5. Traitement aux urgences
5.1 Traitement symptomatique (90 % des cas)
- Réhydratation orale (SRO)
- Perfusion IV si : vomissements incoercibles, déshydratation sévère, hypotension
- Antalgiques, antiemétiques selon les cas
5.2 Antibiothérapie : indications limitées
- Indiquée si : Sepsis, Terrain fragile, Diarrhée invasive avec fièvre élevée, Suspicion listériose (grossesse, sujet âgé)
- Contre-indiquée si suspicion d’Escherichia coli entérohémorragique (EHEC), risque de Syndrome Hémolytique et Urémique (SHU).

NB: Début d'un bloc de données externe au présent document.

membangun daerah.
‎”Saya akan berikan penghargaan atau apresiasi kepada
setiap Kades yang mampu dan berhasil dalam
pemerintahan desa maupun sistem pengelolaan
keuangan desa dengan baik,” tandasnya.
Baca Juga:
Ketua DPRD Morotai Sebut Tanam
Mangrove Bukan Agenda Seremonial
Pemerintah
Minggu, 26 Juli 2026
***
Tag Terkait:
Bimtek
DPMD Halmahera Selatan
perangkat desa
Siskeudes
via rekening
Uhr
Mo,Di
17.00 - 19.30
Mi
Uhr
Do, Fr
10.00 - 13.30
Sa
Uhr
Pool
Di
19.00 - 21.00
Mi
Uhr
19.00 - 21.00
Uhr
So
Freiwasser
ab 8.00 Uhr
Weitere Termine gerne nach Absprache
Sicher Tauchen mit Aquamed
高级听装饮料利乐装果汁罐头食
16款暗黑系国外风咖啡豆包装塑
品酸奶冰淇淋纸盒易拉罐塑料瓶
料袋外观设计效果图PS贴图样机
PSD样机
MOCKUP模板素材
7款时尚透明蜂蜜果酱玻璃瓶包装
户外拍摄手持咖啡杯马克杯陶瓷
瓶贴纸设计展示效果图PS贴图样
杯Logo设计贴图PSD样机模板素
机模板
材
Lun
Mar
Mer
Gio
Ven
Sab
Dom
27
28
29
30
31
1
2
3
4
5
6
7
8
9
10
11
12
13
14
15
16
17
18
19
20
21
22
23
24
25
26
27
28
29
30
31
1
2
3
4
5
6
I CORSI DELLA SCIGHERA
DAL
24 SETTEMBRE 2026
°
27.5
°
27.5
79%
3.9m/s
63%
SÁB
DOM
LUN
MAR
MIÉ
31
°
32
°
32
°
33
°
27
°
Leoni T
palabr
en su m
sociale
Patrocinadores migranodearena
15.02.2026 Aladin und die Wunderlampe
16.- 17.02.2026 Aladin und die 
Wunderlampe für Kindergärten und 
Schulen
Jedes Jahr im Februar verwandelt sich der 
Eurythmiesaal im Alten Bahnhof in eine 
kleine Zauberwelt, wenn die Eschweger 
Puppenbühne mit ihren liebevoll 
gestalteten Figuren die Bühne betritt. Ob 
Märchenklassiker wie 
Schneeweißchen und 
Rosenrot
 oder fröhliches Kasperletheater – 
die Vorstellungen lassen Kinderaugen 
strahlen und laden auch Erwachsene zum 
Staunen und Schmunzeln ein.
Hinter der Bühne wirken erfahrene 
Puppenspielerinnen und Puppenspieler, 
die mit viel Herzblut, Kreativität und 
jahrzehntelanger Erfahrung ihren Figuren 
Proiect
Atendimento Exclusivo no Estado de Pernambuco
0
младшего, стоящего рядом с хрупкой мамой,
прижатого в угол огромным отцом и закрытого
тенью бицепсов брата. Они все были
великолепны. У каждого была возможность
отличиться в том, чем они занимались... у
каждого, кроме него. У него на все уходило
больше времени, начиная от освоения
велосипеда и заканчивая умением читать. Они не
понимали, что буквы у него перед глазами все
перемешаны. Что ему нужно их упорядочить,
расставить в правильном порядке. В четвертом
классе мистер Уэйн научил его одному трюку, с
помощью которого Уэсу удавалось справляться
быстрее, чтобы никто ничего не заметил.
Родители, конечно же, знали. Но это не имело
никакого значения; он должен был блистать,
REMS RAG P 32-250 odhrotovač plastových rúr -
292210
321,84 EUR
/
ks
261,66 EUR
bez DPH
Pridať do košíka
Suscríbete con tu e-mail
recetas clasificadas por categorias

5.3 Cas particuliers graves
Suspicion de botulisme
- Hospitalisation immédiate en réanimation
- Contact centre antipoison
- Antitoxine spécifique
Déshydratation sévère
- Remplissage IV rapide
- Surveillance ionogramme
6. Qui hospitaliser ?
6.1 Critères médicaux
Hospitalisation indiquée si :
- Instabilité hémodynamique
- Troubles neurologiques
- Déshydratation sévère
- Insuffisance rénale aiguë
- Fièvre > 39°C persistante
- Douleur abdominale intense (diagnostic différentiel chirurgical)
- Terrain à risque :
- ≥ 75 ans
- Grossesse
- Immunodépression
- Comorbidités lourdes
6.2 Critères sociaux
- Isolement
- Incapacité à boire
- Absence de surveillance possible
7. Organisation logistique en cas de dizaines de patients
7.1 Stratégie recommandée
- Création d’une fiche standardisée
- Protocolisation du traitement
- Un médecin référent pour la coordination
- Un binôme dédié au lien ARS
- Anticipation des besoins en solutés
7.2 Gestion des flux
Patients stables :
- Réhydratation orale
- Surveillance 1–2 h
- Sortie avec consignes écrites
Patients modérés :
- Perfusion courte
- Surveillance biologique ciblée
Patients graves :
- Hospitalisation directe
8. Mesures de prévention secondaires
- Exclusion temporaire des manipulateurs d’aliments symptomatiques
- Hygiène des mains renforcée
- Désinfection des surfaces
- Information collective
9. Points clés pratiques
✔ Penser TIAC devant symptômes groupés
✔ Standardiser l’évaluation
✔ Hospitaliser uniquement les formes sévères
✔ Antibiotiques rarement nécessaires
✔ Déclaration obligatoire immédiate
✔ Coordination médico-sanitaire essentielle
Conclusion
La gestion d’une intoxication alimentaire collective aux urgences repose sur une organisation structurée, un tri efficace et une prise en charge essentiellement symptomatique. La majorité des patients peuvent être traités en ambulatoire, à condition d’identifier précocement les formes graves et les terrains à risque. L’articulation entre service d’urgence et autorités sanitaires est déterminante pour limiter l’impact collectif de l’événement.